=== Begin Enclosure ===
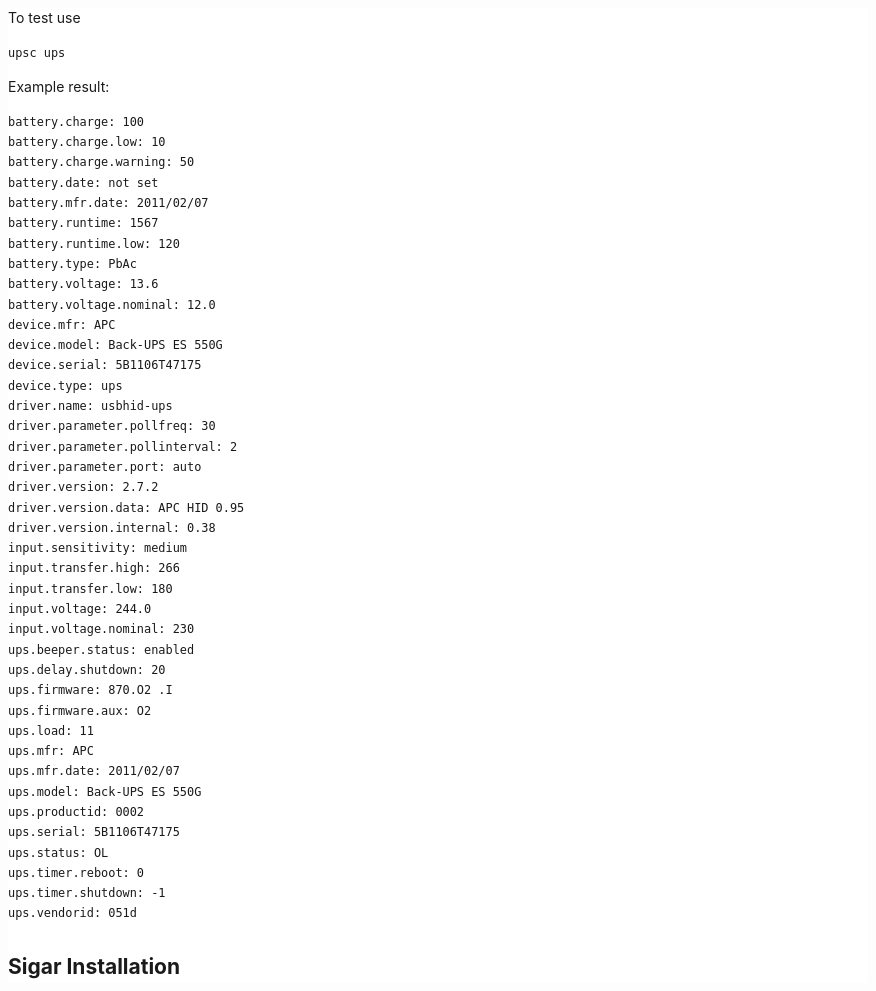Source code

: To test use

```
upsc ups
```

Example result:

```
battery.charge: 100
battery.charge.low: 10
battery.charge.warning: 50
battery.date: not set
battery.mfr.date: 2011/02/07
battery.runtime: 1567
battery.runtime.low: 120
battery.type: PbAc
battery.voltage: 13.6
battery.voltage.nominal: 12.0
device.mfr: APC
device.model: Back-UPS ES 550G
device.serial: 5B1106T47175  
device.type: ups
driver.name: usbhid-ups
driver.parameter.pollfreq: 30
driver.parameter.pollinterval: 2
driver.parameter.port: auto
driver.version: 2.7.2
driver.version.data: APC HID 0.95
driver.version.internal: 0.38
input.sensitivity: medium
input.transfer.high: 266
input.transfer.low: 180
input.voltage: 244.0
input.voltage.nominal: 230
ups.beeper.status: enabled
ups.delay.shutdown: 20
ups.firmware: 870.O2 .I
ups.firmware.aux: O2
ups.load: 11
ups.mfr: APC
ups.mfr.date: 2011/02/07
ups.model: Back-UPS ES 550G
ups.productid: 0002
ups.serial: 5B1106T47175  
ups.status: OL
ups.timer.reboot: 0
ups.timer.shutdown: -1
ups.vendorid: 051d
```

## Sigar Installation
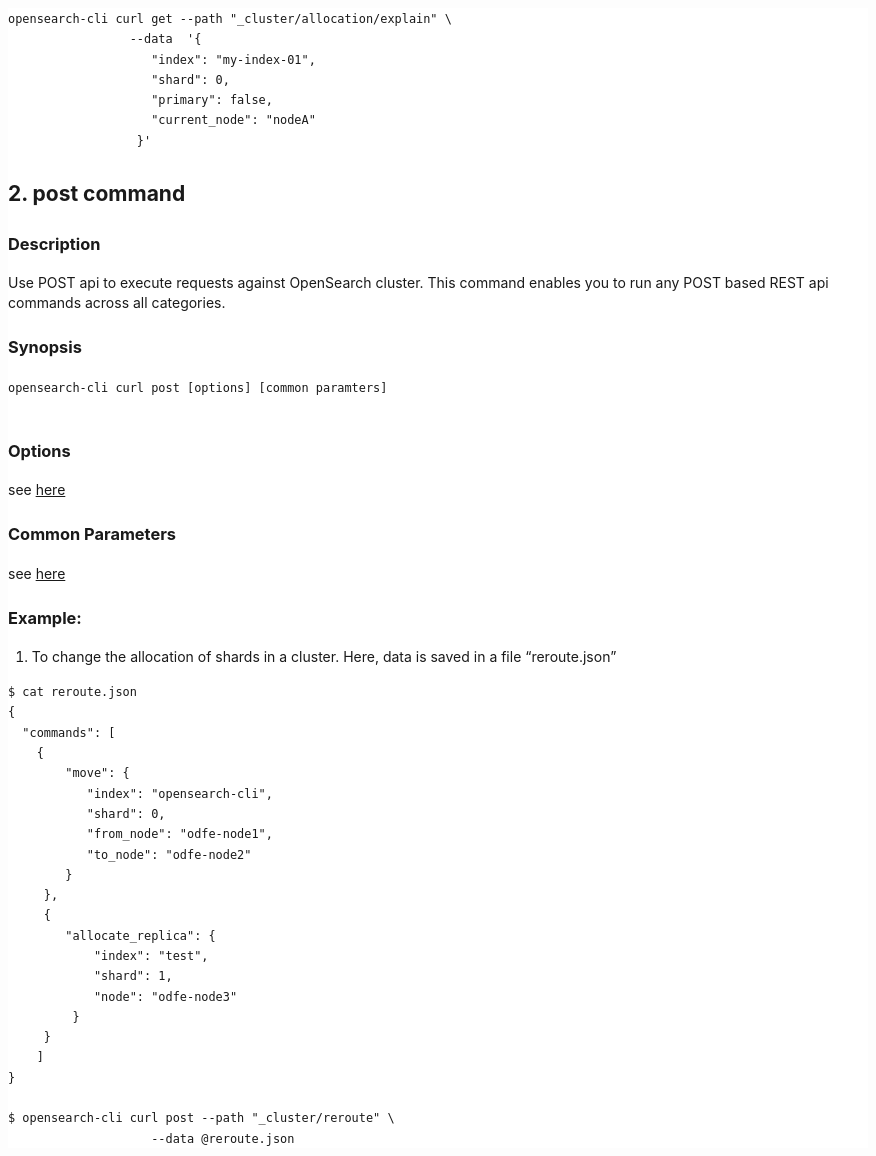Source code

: 
```
opensearch-cli curl get --path "_cluster/allocation/explain" \
                 --data  '{
                    "index": "my-index-01",
                    "shard": 0,
                    "primary": false,
                    "current_node": "nodeA"                         
                  }'
```

## 2. post command

### Description

Use POST api to execute requests against OpenSearch cluster. This command enables you to run any POST based REST api
commands across all categories.

### Synopsis

```
opensearch-cli curl post [options] [common paramters]
              
```

### Options

see [here](rest-api-as-commands.md#Options)

### Common Parameters

see [here](rest-api-as-commands.md#common-parameters)

### Example:

1. To  change the allocation of shards in a cluster. Here, data is saved in a file “reroute.json”

```
$ cat reroute.json
{
  "commands": [
    {
        "move": {
           "index": "opensearch-cli",
           "shard": 0,
           "from_node": "odfe-node1",
           "to_node": "odfe-node2"
        }
     },
     {
        "allocate_replica": {
            "index": "test",
            "shard": 1,
            "node": "odfe-node3"
         }
     }
    ]
}

$ opensearch-cli curl post --path "_cluster/reroute" \
                    --data @reroute.json
```
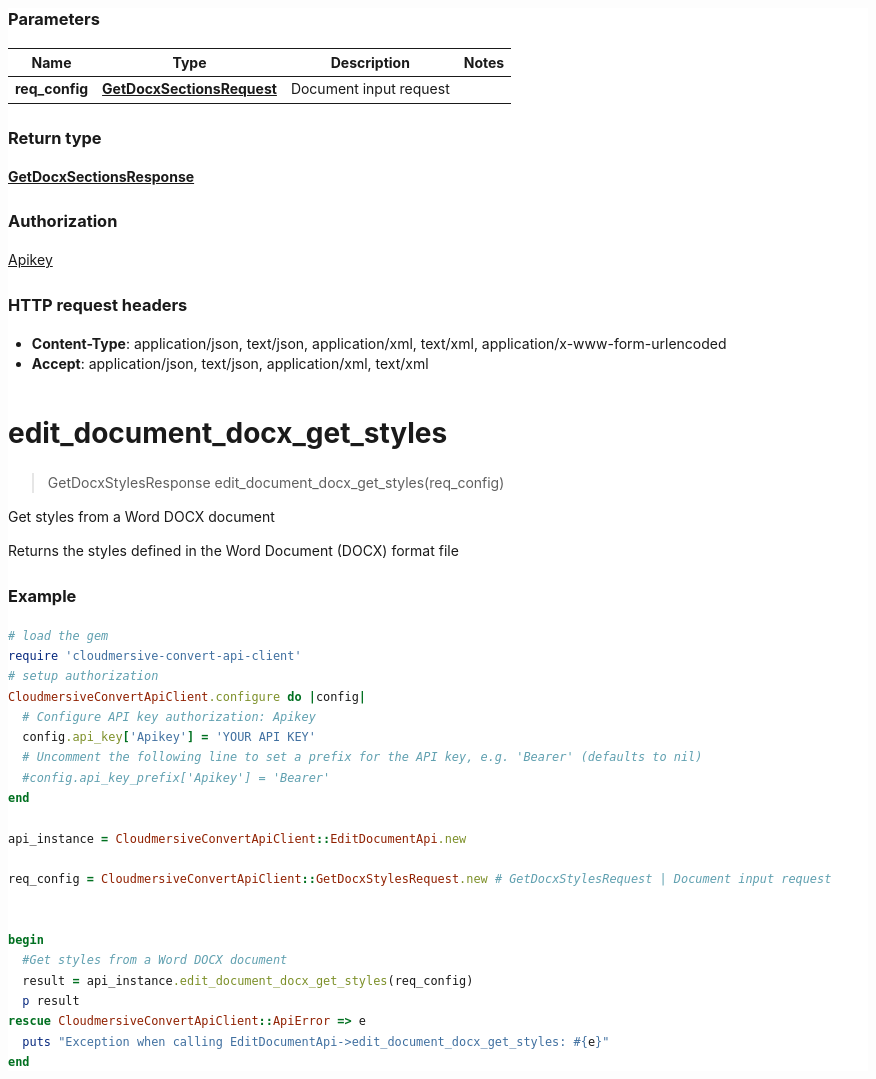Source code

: ### Parameters

Name | Type | Description  | Notes
------------- | ------------- | ------------- | -------------
 **req_config** | [**GetDocxSectionsRequest**](GetDocxSectionsRequest.md)| Document input request | 

### Return type

[**GetDocxSectionsResponse**](GetDocxSectionsResponse.md)

### Authorization

[Apikey](../README.md#Apikey)

### HTTP request headers

 - **Content-Type**: application/json, text/json, application/xml, text/xml, application/x-www-form-urlencoded
 - **Accept**: application/json, text/json, application/xml, text/xml



# **edit_document_docx_get_styles**
> GetDocxStylesResponse edit_document_docx_get_styles(req_config)

Get styles from a Word DOCX document

Returns the styles defined in the Word Document (DOCX) format file

### Example
```ruby
# load the gem
require 'cloudmersive-convert-api-client'
# setup authorization
CloudmersiveConvertApiClient.configure do |config|
  # Configure API key authorization: Apikey
  config.api_key['Apikey'] = 'YOUR API KEY'
  # Uncomment the following line to set a prefix for the API key, e.g. 'Bearer' (defaults to nil)
  #config.api_key_prefix['Apikey'] = 'Bearer'
end

api_instance = CloudmersiveConvertApiClient::EditDocumentApi.new

req_config = CloudmersiveConvertApiClient::GetDocxStylesRequest.new # GetDocxStylesRequest | Document input request


begin
  #Get styles from a Word DOCX document
  result = api_instance.edit_document_docx_get_styles(req_config)
  p result
rescue CloudmersiveConvertApiClient::ApiError => e
  puts "Exception when calling EditDocumentApi->edit_document_docx_get_styles: #{e}"
end
```

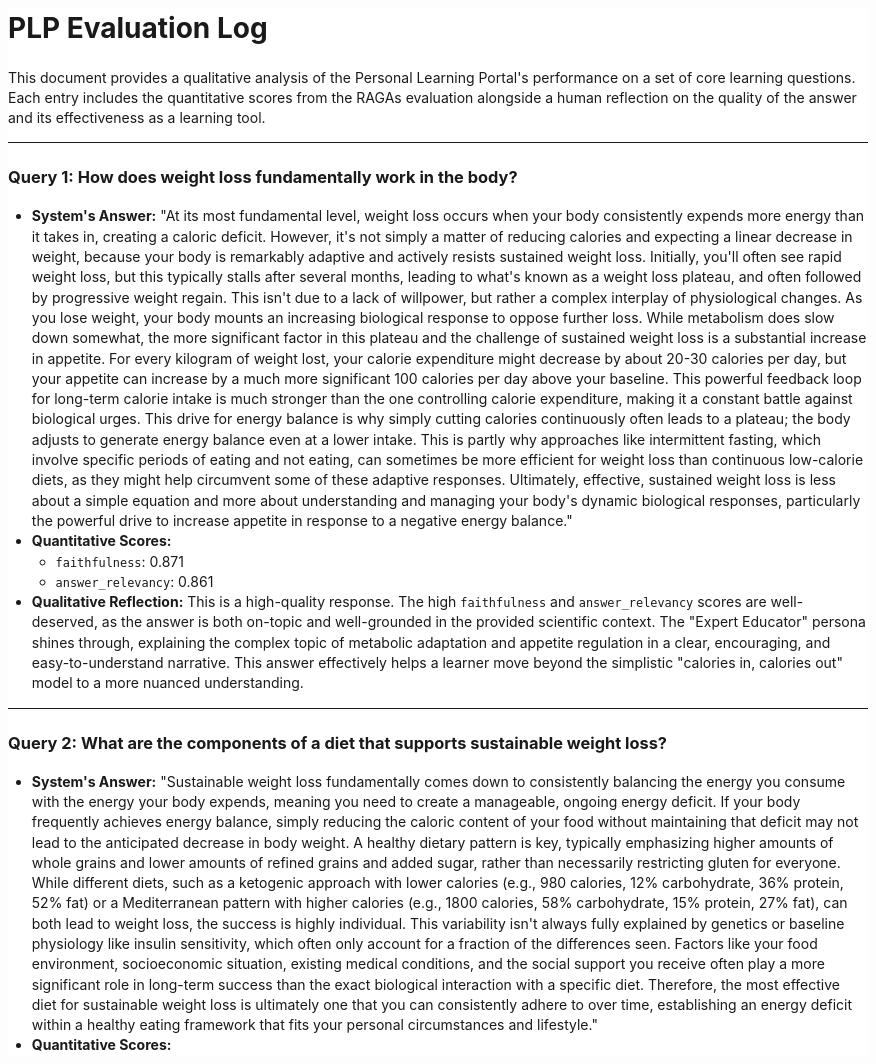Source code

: # PLP Evaluation Log

This document provides a qualitative analysis of the Personal Learning Portal's performance on a set of core learning questions. Each entry includes the quantitative scores from the RAGAs evaluation alongside a human reflection on the quality of the answer and its effectiveness as a learning tool.

---
### **Query 1: How does weight loss fundamentally work in the body?**

* **System's Answer:** "At its most fundamental level, weight loss occurs when your body consistently expends more energy than it takes in, creating a caloric deficit. However, it's not simply a matter of reducing calories and expecting a linear decrease in weight, because your body is remarkably adaptive and actively resists sustained weight loss. Initially, you'll often see rapid weight loss, but this typically stalls after several months, leading to what's known as a weight loss plateau, and often followed by progressive weight regain. This isn't due to a lack of willpower, but rather a complex interplay of physiological changes. As you lose weight, your body mounts an increasing biological response to oppose further loss. While metabolism does slow down somewhat, the more significant factor in this plateau and the challenge of sustained weight loss is a substantial increase in appetite. For every kilogram of weight lost, your calorie expenditure might decrease by about 20-30 calories per day, but your appetite can increase by a much more significant 100 calories per day above your baseline. This powerful feedback loop for long-term calorie intake is much stronger than the one controlling calorie expenditure, making it a constant battle against biological urges. This drive for energy balance is why simply cutting calories continuously often leads to a plateau; the body adjusts to generate energy balance even at a lower intake. This is partly why approaches like intermittent fasting, which involve specific periods of eating and not eating, can sometimes be more efficient for weight loss than continuous low-calorie diets, as they might help circumvent some of these adaptive responses. Ultimately, effective, sustained weight loss is less about a simple equation and more about understanding and managing your body's dynamic biological responses, particularly the powerful drive to increase appetite in response to a negative energy balance."
* **Quantitative Scores:**
    * `faithfulness`: 0.871
    * `answer_relevancy`: 0.861
* **Qualitative Reflection:**
    This is a high-quality response. The high `faithfulness` and `answer_relevancy` scores are well-deserved, as the answer is both on-topic and well-grounded in the provided scientific context. The "Expert Educator" persona shines through, explaining the complex topic of metabolic adaptation and appetite regulation in a clear, encouraging, and easy-to-understand narrative. This answer effectively helps a learner move beyond the simplistic "calories in, calories out" model to a more nuanced understanding.

---
### **Query 2: What are the components of a diet that supports sustainable weight loss?**

* **System's Answer:** "Sustainable weight loss fundamentally comes down to consistently balancing the energy you consume with the energy your body expends, meaning you need to create a manageable, ongoing energy deficit. If your body frequently achieves energy balance, simply reducing the caloric content of your food without maintaining that deficit may not lead to the anticipated decrease in body weight. A healthy dietary pattern is key, typically emphasizing higher amounts of whole grains and lower amounts of refined grains and added sugar, rather than necessarily restricting gluten for everyone. While different diets, such as a ketogenic approach with lower calories (e.g., 980 calories, 12% carbohydrate, 36% protein, 52% fat) or a Mediterranean pattern with higher calories (e.g., 1800 calories, 58% carbohydrate, 15% protein, 27% fat), can both lead to weight loss, the success is highly individual. This variability isn't always fully explained by genetics or baseline physiology like insulin sensitivity, which often only account for a fraction of the differences seen. Factors like your food environment, socioeconomic situation, existing medical conditions, and the social support you receive often play a more significant role in long-term success than the exact biological interaction with a specific diet. Therefore, the most effective diet for sustainable weight loss is ultimately one that you can consistently adhere to over time, establishing an energy deficit within a healthy eating framework that fits your personal circumstances and lifestyle."
* **Quantitative Scores:**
=== End Enclosure ===
(Work task): Using the data above, copy each line that contains "status".

(Written reply):
ups.beeper.status: enabled
ups.status: OL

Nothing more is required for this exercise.